Here we have the old socialist panacea “cooperation” disguised as anarchism. It is one of the sacred cows of all collectivist thinking that competition is a terrible evil and is only believed in by wicked people like the ”capitalists”. One could point out that even during the heyday of nineteenth century capitalism there never was any free competition in the proper sense of the term. Workers had to compete among themselves in order to sell their labor to employers, but the power of the capitalists depended heavily upon economic monopolies backed by the legal power of the State. Apart from this, however, a totalitarian state can be described, theoretically at least, as a fully cooperative social system since nobody is allowed to offer any alternative way of going on. The army is a cooperative institution, and so is a prison. “Cooperation” can very easily equate servility and conformity.

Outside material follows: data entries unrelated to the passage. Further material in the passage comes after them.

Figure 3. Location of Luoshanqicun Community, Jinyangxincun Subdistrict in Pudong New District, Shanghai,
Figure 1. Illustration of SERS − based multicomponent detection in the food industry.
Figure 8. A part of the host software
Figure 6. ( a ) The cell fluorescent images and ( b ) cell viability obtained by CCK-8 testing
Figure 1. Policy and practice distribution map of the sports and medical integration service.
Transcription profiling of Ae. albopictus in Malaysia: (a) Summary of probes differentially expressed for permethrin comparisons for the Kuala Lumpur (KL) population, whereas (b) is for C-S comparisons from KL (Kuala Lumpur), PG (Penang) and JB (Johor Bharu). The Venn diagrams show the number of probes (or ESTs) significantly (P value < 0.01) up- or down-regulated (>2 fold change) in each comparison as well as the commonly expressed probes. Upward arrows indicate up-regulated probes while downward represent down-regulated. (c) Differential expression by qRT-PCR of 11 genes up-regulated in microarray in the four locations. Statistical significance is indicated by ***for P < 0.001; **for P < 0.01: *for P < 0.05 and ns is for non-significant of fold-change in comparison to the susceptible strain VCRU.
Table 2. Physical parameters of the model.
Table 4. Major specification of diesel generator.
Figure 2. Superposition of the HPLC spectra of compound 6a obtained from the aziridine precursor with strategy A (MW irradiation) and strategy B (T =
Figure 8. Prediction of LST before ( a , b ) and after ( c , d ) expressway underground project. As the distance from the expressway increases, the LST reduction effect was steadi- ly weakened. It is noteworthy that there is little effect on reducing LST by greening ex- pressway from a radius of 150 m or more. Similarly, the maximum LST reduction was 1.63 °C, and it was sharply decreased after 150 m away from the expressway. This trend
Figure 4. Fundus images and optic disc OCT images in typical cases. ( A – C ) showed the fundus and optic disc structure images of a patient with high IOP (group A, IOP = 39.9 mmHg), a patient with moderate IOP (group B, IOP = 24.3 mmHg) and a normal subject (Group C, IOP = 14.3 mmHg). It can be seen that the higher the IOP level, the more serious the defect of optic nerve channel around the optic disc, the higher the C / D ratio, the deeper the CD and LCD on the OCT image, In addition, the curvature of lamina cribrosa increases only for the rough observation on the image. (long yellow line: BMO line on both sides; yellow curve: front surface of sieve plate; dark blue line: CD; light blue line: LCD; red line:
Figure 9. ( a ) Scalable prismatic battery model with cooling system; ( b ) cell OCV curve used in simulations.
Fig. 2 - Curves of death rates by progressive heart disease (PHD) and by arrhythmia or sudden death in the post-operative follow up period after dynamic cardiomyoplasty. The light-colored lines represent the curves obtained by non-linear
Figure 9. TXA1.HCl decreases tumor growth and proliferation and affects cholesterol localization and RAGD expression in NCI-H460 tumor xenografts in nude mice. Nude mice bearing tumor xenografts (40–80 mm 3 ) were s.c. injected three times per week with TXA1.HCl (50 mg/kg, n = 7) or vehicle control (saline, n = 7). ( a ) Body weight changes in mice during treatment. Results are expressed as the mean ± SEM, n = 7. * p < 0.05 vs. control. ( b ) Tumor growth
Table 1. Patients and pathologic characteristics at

On the other hand, Jack Stevenson and his comrades no doubt claim to be firm believers in freedom of speech. But what is freedom of speech? It is a situation in which different opinions can compete with one another! In fact all freedom of speech, publication and association is competition-the presentation of varied, and often contradictory, ways of going on. Jack Stevenson will retort that he doesn’t believe in the enforced cooperation of the army or prison, but in free, voluntary cooperation. This, however, is rather different from his blunt assertion that cooperation is good in itself and competition evil in itself. If I am free to cooperate, then I must also be free not to cooperate. In other words, I can compete or cooperate as it suits my purpose, and anarchism is neither for one or the other per se but for freedom to do both. Jack Stevenson’s statement, however, involves more than a careless use of the terms “cooperation” and “competition”. He wants people to cooperate for the “common good”. In place of the cooperation enforced by overt authorities like the State, he wants cooperation enforced by the internalized authority of “conscience” or the moral imperative of the anonymous authority of “public opinion”. He clearly shows this when he writes: “Anarchists believe that we must start to build a different kind of society with a different kind of morality from that which has been handed down to us”. In other words, let us abolish the authority of God and the State and replace it with the authority of Morality. This is not anarchism. It is simply substituting one kind of rulership for another.

Wooly thinking about morality and “freedom” is a basic trait of what passes for anarchism — but is more often a craving for a womb-society — as is wooly thinking about cooperation and competition. Invocations of the “common good” and ”humanity” still cripple the perspectives of many professed opponents of authority. As long as it remains so long will their “anarchism” be nothing but a variant of socialism, a castrated creature eternally torn between liberating the individual and stretching him on the rack of a new moral social order.